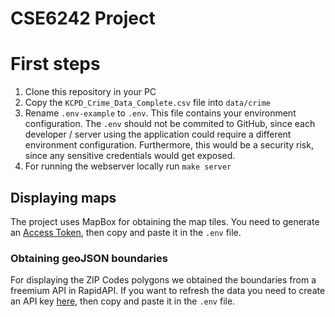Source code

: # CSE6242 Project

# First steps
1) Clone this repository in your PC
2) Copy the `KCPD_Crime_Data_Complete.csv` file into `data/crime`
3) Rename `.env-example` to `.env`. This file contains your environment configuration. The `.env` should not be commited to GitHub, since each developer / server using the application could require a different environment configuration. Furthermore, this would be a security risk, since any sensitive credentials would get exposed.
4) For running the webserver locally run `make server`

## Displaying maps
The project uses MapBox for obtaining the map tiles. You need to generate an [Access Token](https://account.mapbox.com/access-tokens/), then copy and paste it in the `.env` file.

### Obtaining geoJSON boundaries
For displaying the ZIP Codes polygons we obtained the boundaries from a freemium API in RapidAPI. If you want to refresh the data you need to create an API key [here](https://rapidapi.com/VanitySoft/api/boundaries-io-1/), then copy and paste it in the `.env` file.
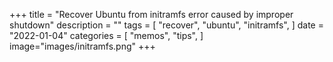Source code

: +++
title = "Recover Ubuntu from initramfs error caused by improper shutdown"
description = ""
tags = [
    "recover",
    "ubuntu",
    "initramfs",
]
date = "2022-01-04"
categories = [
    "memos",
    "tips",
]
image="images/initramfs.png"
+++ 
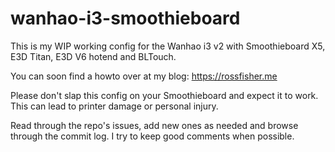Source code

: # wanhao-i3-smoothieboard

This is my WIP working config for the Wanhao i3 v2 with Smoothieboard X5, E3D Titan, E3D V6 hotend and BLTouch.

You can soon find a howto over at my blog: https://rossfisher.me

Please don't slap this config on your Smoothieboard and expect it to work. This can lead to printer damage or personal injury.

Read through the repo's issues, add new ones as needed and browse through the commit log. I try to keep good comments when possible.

○ ○ ○ ○ ○

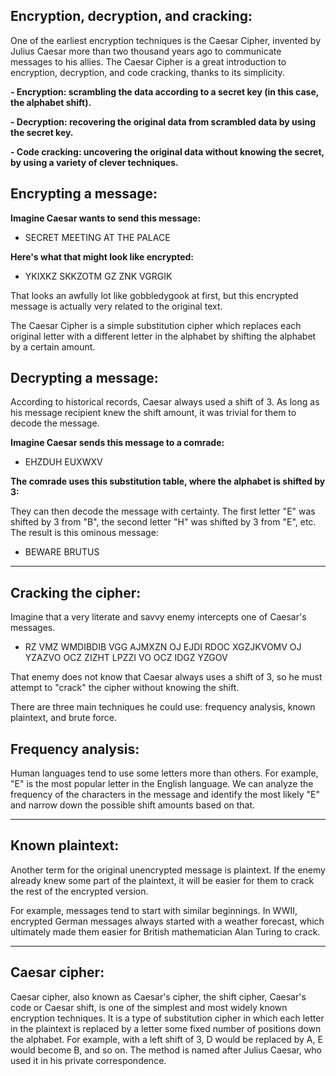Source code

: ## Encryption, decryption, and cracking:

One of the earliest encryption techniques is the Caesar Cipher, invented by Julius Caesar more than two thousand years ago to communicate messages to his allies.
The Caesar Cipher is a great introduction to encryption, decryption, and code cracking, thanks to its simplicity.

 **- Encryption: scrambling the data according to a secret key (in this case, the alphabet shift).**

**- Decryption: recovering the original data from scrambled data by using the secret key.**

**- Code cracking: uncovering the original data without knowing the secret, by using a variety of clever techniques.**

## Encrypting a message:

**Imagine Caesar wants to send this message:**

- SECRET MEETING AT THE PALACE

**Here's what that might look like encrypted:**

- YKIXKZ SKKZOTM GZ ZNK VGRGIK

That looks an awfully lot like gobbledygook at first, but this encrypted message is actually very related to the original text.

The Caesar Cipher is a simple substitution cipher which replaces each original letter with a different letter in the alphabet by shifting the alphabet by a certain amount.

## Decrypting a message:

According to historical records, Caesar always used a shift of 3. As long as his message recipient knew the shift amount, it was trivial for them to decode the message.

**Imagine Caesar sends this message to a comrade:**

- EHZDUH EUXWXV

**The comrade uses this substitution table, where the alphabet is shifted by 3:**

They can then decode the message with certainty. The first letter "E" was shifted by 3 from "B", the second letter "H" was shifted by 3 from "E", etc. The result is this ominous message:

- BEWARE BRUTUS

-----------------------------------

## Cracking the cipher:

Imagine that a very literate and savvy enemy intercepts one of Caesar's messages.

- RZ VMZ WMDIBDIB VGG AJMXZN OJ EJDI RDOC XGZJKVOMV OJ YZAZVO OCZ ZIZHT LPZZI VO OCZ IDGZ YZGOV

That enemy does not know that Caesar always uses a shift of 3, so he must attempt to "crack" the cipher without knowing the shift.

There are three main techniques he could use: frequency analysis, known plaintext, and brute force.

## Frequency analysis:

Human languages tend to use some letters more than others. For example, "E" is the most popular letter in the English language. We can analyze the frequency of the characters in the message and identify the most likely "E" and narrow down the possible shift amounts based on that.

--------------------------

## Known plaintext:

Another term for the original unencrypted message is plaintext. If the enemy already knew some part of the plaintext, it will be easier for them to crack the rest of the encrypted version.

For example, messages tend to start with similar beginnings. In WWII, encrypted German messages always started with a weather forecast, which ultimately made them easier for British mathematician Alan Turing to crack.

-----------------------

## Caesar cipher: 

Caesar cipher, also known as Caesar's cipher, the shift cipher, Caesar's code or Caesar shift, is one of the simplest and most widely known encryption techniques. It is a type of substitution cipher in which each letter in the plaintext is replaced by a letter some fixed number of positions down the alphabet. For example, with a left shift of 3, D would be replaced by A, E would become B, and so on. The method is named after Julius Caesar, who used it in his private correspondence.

○ ○ ○ ○ ○

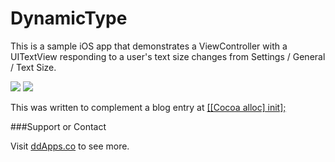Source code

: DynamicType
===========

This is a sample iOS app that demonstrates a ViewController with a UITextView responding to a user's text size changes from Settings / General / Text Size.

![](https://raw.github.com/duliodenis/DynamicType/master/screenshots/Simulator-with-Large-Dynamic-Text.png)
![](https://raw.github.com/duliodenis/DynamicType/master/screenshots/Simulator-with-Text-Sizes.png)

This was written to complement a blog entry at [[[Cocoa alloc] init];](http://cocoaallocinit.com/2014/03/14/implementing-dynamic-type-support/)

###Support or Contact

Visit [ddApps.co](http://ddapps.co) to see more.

○ ○ ○ ○ ○

**What is being asked**: Find the lines of the listing above that hold "then". Please copy them.

**Written reply**:
The project uses MapBox for obtaining the map tiles. You need to generate an [Access Token](https://account.mapbox.com/access-tokens/), then copy and paste it in the `.env` file.
For displaying the ZIP Codes polygons we obtained the boundaries from a freemium API in RapidAPI. If you want to refresh the data you need to create an API key [here](https://rapidapi.com/VanitySoft/api/boundaries-io-1/), then copy and paste it in the `.env` file.
They can then decode the message with certainty. The first letter "E" was shifted by 3 from "B", the second letter "H" was shifted by 3 from "E", etc. The result is this ominous message:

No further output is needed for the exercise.